Review: Danish bass expert RDG steps into the grimelight with this new EP for the dread Circle Vision imprint, and "Tiger Style" is the first gunshot of the four-track bombshell, complete with a buzzing bassline worthy of any true dubstep rave; "Sky Pulse" follows up nicely with its sparse beat structure and 3D bass frequencies worthy of some sci-fi animation. "Dagobah", taken from the Star Wars ecosystem, rattles forth with an almighty dubwise feel that would surely go down a storm in any serious ode to Jah. Causa's remix of "Tiger Style" is a slower, more lingering stealth weapon with plenty of menacing sub bass. YES.
Review: RDG's Circle Vision creeps up from behind and surprises us with their first V/A EP. Satisfaction levels remain fully flexed as the whole collection is a shoes-off, brain-blown and hair-raised affair throughout: Causa bends minds with a really tripped out bass drone and drum arrangement, Taiko gets all snarly, slimy and similarly illusionary with weirded-out reverse textures and resampled. Deeper again Dark Tantrums devil up the dance with tightly coiled tension while the bossman shoots us to the stars with the spacious space-bound sub stepper "Galaxy Run". Visionary to infinity...
Review: We've got two trips to take back in time to understand the true gravitas of what's going on here... First we head back to 2012 when RDG released the bee's nest rattling original on All Out. Then we leap to 2014 when these remixes came out on limited edition vinyl. Back to the future and each one of the rerubs still sounds way ahead of the curve. Bisweed trips us out with his seasick sonics, D Operation Drop keep the 80s stabs but add a silky funk to the subs, Piezo gets the sledgehammer out while Server gets his loopy techno flex on. Trust- This will still sound future in another 2, 22 or 222 years time.

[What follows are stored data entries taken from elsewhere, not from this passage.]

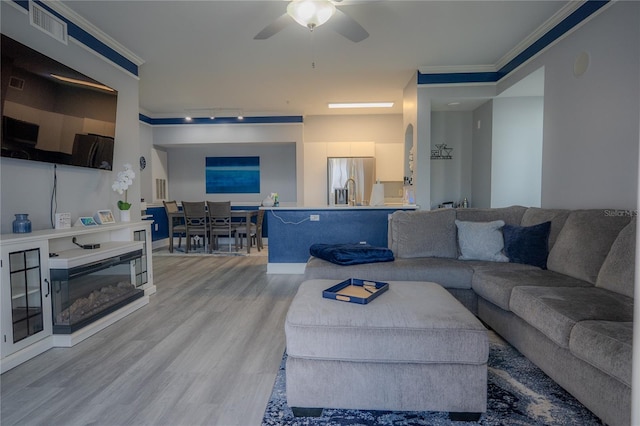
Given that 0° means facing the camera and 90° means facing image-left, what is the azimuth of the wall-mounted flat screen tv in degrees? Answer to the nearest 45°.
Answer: approximately 315°

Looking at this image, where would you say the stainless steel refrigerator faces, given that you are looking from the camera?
facing the viewer

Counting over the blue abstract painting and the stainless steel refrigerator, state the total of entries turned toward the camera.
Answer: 2

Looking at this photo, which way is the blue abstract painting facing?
toward the camera

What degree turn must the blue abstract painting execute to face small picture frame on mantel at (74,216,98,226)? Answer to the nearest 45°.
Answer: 0° — it already faces it

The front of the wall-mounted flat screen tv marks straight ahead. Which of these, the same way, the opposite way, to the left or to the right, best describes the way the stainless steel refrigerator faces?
to the right

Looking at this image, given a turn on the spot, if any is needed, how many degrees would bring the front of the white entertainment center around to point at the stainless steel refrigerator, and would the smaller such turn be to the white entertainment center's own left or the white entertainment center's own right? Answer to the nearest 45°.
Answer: approximately 90° to the white entertainment center's own left

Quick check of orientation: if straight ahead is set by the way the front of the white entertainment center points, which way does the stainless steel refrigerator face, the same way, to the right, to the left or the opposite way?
to the right

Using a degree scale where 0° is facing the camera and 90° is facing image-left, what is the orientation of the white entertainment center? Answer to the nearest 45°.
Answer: approximately 315°

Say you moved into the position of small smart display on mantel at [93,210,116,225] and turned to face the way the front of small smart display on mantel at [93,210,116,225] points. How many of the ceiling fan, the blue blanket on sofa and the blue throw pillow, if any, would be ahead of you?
3

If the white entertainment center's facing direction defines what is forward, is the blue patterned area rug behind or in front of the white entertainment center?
in front

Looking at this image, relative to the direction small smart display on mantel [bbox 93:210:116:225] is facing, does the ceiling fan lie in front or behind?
in front

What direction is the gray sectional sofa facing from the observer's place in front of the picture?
facing the viewer and to the left of the viewer

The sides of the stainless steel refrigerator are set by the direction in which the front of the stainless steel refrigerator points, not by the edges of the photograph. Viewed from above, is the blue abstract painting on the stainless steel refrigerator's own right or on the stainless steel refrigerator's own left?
on the stainless steel refrigerator's own right

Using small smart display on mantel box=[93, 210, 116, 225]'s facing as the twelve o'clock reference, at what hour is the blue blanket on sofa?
The blue blanket on sofa is roughly at 12 o'clock from the small smart display on mantel.
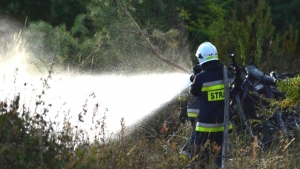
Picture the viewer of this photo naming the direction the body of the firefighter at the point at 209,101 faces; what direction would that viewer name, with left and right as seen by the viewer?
facing away from the viewer and to the left of the viewer

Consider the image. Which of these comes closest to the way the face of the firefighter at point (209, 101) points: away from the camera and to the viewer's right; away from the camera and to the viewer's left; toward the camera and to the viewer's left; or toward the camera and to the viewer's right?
away from the camera and to the viewer's left
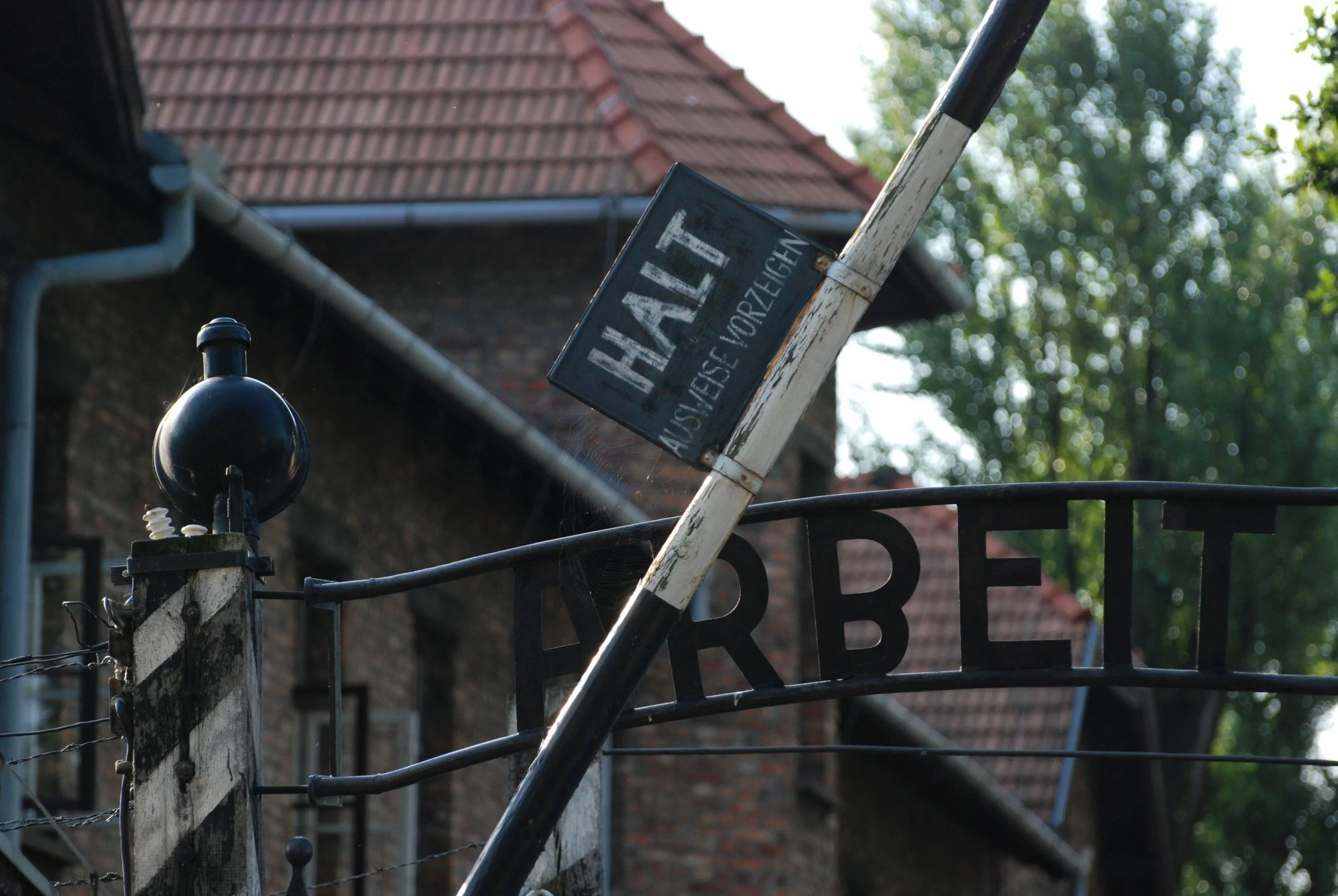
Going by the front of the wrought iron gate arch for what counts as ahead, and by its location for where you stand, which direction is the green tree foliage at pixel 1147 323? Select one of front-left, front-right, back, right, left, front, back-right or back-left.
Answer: back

Review: Dubstep's dissonant soundtrack usually leaves us floundering in deep space but Circle Vision bossman RDG and his phantom mate K Man have composed a darker trip much closer to home... "Lost On Earth". RDG scores the first two movements: "Rise" spurts danger with the demonic tones of Sun of Selah over a jagged dubby riff while "Against Us" fuses car horns and a paranoid atonal bass riff. K Man provides closure: "Metaharmonics" takes us back to 2008 with its scuffed chrome hook while "Lavender Sky" finally takes us off this gosh-forsaken planet with rocket pads. Due to the squiggly nature of the bass our destination, however, is unknown. Happy travels.